# Home Theater Help



## Guest (Sep 1, 2008)

Hi Guys....

I just moved into a new house... Ok size living room... I just brought myself a Mitsubishi WD-65835 and I would like some home theater suggestions. 

I want to make a custom audio set... I want to have great front speakers, center, rear... any suggestions of these speakers? Can they mix and match? What receivers are good?

Any brands you guys recommend? For wiring I was going with monster... any other brand?

I plan to spend a budget of under $4000, so any help would be great. Thanks...


----------



## salvasol (Oct 31, 2006)

First of all Welcome :wave:

My suggestions:



> ... For wiring I was going with monster... any other brand?


Save that money, forget the monster cable.
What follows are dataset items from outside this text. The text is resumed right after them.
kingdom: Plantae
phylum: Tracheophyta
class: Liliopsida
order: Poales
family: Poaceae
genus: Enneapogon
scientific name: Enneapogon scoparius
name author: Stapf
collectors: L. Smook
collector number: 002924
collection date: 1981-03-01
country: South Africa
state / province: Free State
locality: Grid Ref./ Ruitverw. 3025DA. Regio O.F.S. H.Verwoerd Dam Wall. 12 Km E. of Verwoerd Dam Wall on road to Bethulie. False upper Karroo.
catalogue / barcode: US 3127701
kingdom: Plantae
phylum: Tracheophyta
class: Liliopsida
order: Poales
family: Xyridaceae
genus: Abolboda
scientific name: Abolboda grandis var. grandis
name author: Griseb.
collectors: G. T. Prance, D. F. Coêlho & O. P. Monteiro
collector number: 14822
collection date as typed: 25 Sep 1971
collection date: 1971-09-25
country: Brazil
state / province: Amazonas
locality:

Just go to Lowes or Home Depot and get a roll (100') of 16 or 14 gauge wire (14 is better) for around $20 ... there's no sound differences :yes:



> ... I want to have great front speakers, center, rear... What receivers are good?...


Is better to at least have the fronts and center matched (if you can use the same speakers is better); but you can get complete packages from a lot of companies.

There's a lot of compliments on the  SVS Systems  ... they come with a subwoofer too. As for receivers, there's a lot to choose from Yamaha, Pioneer, Denon, Onkyo, HK, etc. it will depend on the features you're looking for.

I read that the best bang for the back are the Onkyo's :yes: 

To get the best out of your system, you will need to use some accoustic treatments too ... here is a link to learn more about it  accoustic panels


----------



## Guest (Sep 1, 2008)

thx bro i'll go ahead and order a set of home threater from svs and some accoustic


----------